Passage provided:
# # # # #

Linguolabial consonants are made with the blade of the tongue approaching or contacting the upper lip. Like in bilabial articulations, the upper lip moves slightly towards the more active articulator. Articulations in this group do not have their own symbols in the International Phonetic Alphabet, rather, they are formed by combining an apical symbol with a diacritic implicitly placing them in the coronal category.[26][27] They exist in a number of languages indigenous to Vanuatu such as Tangoa, though early descriptions referred to them as apical-labial consonants. The name "linguolabial" was suggested by Floyd Lounsbury given that they are produced with the blade rather than the tip of the tongue.[27]

Coronal consonants

Coronal consonants are made with the tip or blade of the tongue and, because of the agility of the front of the tongue, represent a variety not only in place but in the posture of the tongue. The coronal places of articulation represent the areas of the mouth where the tongue contacts or makes a constriction, and include dental, alveolar, and post-alveolar locations. Tongue postures using the tip of the tongue can be apical if using the top of the tongue tip, laminal if made with the blade of the tongue, or sub-apical if the tongue tip is curled back and the bottom of the tongue is used. Coronals are unique as a group in that every manner of articulation is attested.[26][28] Australian languages are well known for the large number of coronal contrasts exhibited within and across languages in the region.[29]

Dental consonants are made with the tip or blade of the tongue and the upper teeth. They are divided into two groups based upon the part of the tongue used to produce them: apical dental consonants are produced with the tongue tip touching the teeth; interdental consonants are produced with the blade of the tongue as the tip of the tongue sticks out in front of the teeth. No language is known to use both contrastively though they may exist allophonically.

Alveolar consonants are made with the tip or blade of the tongue at the alveolar ridge just behind the teeth and can similarly be apical or laminal.[30]

Crosslinguistically, dental consonants and alveolar consonants are frequently contrasted leading to a number of generalizations of crosslinguistic patterns. The different places of articulation tend to also be contrasted in the part of the tongue used to produce them: most languages with dental stops have laminal dentals, while languages with apical stops usually have apical stops. Languages rarely have two consonants in the same place with a contrast in laminality, though Taa (ǃXóõ) is a counterexample to this pattern.[31] If a language has only one of a dental stop or an alveolar stop, it will usually be laminal if it is a dental stop, and the stop will usually be apical if it is an alveolar stop, though for example Temne and Bulgarian[32] do not follow this pattern.[33] If a language has both an apical and laminal stop, then the laminal stop is more likely to be affricated like in Isoko, though Dahalo show the opposite pattern with alveolar stops being more affricated.[34]

Retroflex consonants have several different definitions depending on whether the position of the tongue or the position on the roof of the mouth is given prominence. In general, they represent a group of articulations in which the tip of the tongue is curled upwards to some degree. In this way, retroflex articulations can occur in several different locations on the roof of the mouth including alveolar, post-alveolar, and palatal regions. If the underside of the tongue tip makes contact with the roof of the mouth, it is sub-apical though apical post-alveolar sounds are also described as retroflex.[35] Typical examples of sub-apical retroflex stops are commonly found in Dravidian languages, and in some languages indigenous to the southwest United States the contrastive difference between dental and alveolar stops is a slight retroflexion of the alveolar stop.[36] Acoustically, retroflexion tends to affect the higher formants.[36]

Articulations taking place just behind the alveolar ridge, known as post-alveolar consonants, have been referred to using a number of different terms. Apical post-alveolar consonants are often called retroflex, while laminal articulations are sometimes called palato-alveolar;[37] in the Australianist literature, these laminal stops are often described as 'palatal' though they are produced further forward than the palate region typically described as palatal.[29] Because of individual anatomical variation, the precise articulation of palato-alveolar stops (and coronals in general) can vary widely within a speech community.[38]

Dorsal consonants

Dorsal consonants are those consonants made using the tongue body rather than the tip or blade.

# # # # #

Records:

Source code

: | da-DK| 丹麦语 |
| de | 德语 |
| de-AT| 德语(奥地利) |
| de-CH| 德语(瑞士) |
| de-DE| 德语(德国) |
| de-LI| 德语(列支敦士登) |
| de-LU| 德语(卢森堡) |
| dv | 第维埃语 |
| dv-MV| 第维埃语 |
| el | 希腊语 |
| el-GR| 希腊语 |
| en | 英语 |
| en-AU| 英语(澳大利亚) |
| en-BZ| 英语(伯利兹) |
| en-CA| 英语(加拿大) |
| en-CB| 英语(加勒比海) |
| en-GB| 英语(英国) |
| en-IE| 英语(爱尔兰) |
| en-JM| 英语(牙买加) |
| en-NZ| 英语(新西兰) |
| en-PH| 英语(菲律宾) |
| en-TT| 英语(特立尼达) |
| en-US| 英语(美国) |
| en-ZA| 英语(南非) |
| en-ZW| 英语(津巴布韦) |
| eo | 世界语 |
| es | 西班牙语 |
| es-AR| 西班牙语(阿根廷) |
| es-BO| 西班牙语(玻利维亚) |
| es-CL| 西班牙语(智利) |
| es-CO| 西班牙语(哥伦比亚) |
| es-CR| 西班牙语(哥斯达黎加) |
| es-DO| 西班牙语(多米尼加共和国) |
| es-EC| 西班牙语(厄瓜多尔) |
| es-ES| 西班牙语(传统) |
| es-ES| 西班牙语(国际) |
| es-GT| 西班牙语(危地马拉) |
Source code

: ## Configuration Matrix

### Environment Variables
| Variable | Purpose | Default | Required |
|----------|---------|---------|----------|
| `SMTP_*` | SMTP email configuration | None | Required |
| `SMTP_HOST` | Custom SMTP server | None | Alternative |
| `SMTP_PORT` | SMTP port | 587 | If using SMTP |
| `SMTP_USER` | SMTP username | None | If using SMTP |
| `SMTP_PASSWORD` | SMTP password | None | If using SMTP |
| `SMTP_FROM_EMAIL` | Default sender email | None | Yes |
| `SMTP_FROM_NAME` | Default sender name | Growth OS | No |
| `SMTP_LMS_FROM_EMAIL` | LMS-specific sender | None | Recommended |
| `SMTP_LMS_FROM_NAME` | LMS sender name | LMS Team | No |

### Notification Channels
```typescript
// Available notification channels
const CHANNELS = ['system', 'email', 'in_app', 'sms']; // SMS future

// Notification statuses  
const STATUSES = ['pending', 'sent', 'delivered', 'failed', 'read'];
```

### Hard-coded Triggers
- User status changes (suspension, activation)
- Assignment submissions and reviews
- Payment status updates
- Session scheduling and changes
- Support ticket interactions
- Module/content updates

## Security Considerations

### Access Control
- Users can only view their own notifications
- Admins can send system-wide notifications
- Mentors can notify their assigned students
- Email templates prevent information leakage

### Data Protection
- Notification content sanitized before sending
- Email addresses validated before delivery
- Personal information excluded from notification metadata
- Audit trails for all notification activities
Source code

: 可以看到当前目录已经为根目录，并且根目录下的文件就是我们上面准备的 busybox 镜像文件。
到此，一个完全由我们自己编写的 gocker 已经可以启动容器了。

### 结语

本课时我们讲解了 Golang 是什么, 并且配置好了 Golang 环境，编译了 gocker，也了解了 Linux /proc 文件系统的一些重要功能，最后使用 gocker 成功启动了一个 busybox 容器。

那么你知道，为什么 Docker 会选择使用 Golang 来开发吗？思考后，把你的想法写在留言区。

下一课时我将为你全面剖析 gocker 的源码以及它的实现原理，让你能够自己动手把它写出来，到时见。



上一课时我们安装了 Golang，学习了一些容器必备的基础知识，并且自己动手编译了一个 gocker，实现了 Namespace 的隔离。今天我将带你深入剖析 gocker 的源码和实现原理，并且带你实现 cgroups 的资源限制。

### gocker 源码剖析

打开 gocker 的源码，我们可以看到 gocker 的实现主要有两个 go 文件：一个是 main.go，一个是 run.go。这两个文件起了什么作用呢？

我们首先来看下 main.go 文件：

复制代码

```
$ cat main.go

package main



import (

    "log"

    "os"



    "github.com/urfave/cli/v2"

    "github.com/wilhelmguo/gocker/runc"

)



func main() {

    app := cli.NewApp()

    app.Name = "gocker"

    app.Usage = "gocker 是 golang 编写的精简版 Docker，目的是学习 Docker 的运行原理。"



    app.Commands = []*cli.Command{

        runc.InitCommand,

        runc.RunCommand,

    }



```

# # # # #

Does each of these statements agree with the text on places of articulation? For each one, answer yes or no and quote the text's deciding words exactly.
1. Linguolabial consonants have their own symbols in the International Phonetic Alphabet.
2. Every manner of articulation is attested among coronal consonants.
3. At least one language is known to contrast apical dental consonants with interdental consonants.
This material was taken from a different source than the text.

1. No: "Articulations in this group do not have their own symbols in the International Phonetic Alphabet"
2. Yes: "Coronals are unique as a group in that every manner of articulation is attested."
3. No: "No language is known to use both contrastively though they may exist allophonically."